Sunday, December 04, 2016

JUDGE CALLS MEXICAN MAFIA ENFORCER ‘COLD-BLOODED,’ HANDS DOWN FIVE CONSECUTIVE LIFE TERMS

When Ruben "Menace" Reyes Jr. learned that his own gang wanted him dead and went to the San Antonio Police Department for protection and confessed to several killings

By Guillermo Contreras

San Antonio Express-News
December 1, 2016

A former enforcer for the Texas Mexican Mafia drew five consecutive life prison terms without parole Wednesday for his role in the killings of five people, including Balcones Heights Police Officer Julian Pesina.

Ruben “Menace” Reyes, 37, was deemed a threat to society by Senior U.S. District Judge David Alan Ezra, who took the unusual step of recommending that he serve his sentence at a Supermax prison in Florence, Colorado.

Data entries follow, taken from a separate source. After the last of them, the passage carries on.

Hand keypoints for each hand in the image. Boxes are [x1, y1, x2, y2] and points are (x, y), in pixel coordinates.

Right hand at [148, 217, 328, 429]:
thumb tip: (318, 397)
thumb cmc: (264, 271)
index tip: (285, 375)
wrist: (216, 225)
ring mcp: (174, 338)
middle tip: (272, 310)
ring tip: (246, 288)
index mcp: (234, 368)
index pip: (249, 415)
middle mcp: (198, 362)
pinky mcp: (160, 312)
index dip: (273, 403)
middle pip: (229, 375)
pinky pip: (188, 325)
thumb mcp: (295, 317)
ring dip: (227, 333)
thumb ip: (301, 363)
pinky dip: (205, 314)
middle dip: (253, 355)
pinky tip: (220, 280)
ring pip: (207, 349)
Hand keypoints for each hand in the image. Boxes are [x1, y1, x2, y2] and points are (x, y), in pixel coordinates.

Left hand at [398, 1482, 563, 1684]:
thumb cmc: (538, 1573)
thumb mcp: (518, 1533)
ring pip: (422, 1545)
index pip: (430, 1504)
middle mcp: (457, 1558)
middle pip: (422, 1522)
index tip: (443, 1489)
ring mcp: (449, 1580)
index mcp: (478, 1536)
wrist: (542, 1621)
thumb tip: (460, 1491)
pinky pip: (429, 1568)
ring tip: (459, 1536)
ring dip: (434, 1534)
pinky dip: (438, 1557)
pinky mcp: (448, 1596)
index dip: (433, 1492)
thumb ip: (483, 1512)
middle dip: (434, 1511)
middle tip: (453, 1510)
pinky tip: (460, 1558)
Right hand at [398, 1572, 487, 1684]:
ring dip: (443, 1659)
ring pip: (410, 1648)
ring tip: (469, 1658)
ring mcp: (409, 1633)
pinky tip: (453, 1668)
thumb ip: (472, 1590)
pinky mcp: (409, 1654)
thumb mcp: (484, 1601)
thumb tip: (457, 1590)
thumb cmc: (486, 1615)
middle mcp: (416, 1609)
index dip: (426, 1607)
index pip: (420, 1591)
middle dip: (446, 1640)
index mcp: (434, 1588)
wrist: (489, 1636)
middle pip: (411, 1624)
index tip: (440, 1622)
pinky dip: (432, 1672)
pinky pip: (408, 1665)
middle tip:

The U.S. Bureau of Prisons’ Administrative Maximum Facility houses or has housed many of the country’s most infamous criminals and terrorists. Heriberto Huerta, the San Antonio native who founded the Texas Mexican Mafia in prison in the 1980s, is serving life terms at that lockup, where inmates are isolated for most of their stay.

“I have looked for the good in this defendant and I have found very little,” Ezra said of Reyes. “Unfortunately, there is little to no hope in rehabilitation of this defendant. He has no conscience. … He poses a danger because of his propensity to murder.”

At a hearing last year, Reyes admitted killing at least 16 people as part of the gang’s efforts to control the drug market here through extortion and violence. He was charged only in connection to five killings because some evidence on the others didn’t match his admissions.

Without making a deal with prosecutors, Reyes pleaded guilty in July to 10 counts on charges that included violent crime (murder) in aid of racketeering and aiding and abetting the use of a firearm during a crime of violence.

Reyes’ lawyer, Brandon Hudson, asked Ezra to run the life sentences concurrently, but the judge turned him down.

According to court records, Reyes was the go-to guy for the gang’s “green light” hits. Among those he admitted killing was fellow gang member Ulysses Farias, 36, in October 2013 and three high-ranking members of the gang in January 2014 who had fallen out of favor.

Reyes also told investigators he passed down orders targeting Pesina, 29, who was off duty when he was shot outside his tattoo shop on May 4, 2014, while delivering payment for a street tax imposed by the gang. Pesina was under FBI investigation at the time for drug-dealing activity but was killed because he had falsely claimed membership in the gang, court records said.

Shortly after those killings, Reyes learned that his own gang wanted him dead and went to the San Antonio Police Department for protection. Over at least two days, he confessed to the SAPD and the FBI about several killings and helped investigators find the makeshift grave near Pearsall containing three victims he shot in January 2014: Texas Mexican Mafia general Carlos “Worm” Chapa, captain Mark Anthony “Lefty” Bernal, and “lieutenant of lieutenants” Johnny “Smiley” Solis.

They were killed for mishandling $60,000, court records said. Reyes was briefly given Bernal’s rank afterward before the gang put out a “green light” on his own life.

“He cooperated from the moment he came in and helped (investigators) solve a number of killings,” Hudson said. “A big victory for us was getting the death penalty off the table.”

Of the victims’ families, only Bernal’s widow, mother and father addressed the court Wednesday.

“Mark made some mistakes, but he never hurt anybody,” Bernal’s mother told the judge. “He did not deserve to die.”

She called Reyes a “soulless, heartless monster” who killed Bernal two weeks before the birth of his daughter.

“So many lives (Reyes) has taken,” she said. “He deserves the death penalty, not life in prison.”

Reyes was cooperating with the FBI but changed his mind as the Justice Department’s lengthy process in racketeering and potential death-penalty cases lagged on.

“His justification for killing some of (the victims) were that those people were ‘in the (gang) life,’ as if that were some sort of justification,” Ezra said. “There is no justification for committing cold-blooded murder. The defendant did so without remorse, with cold and precise calculation and absolutely no thought about the families of the victims, the children and the community.”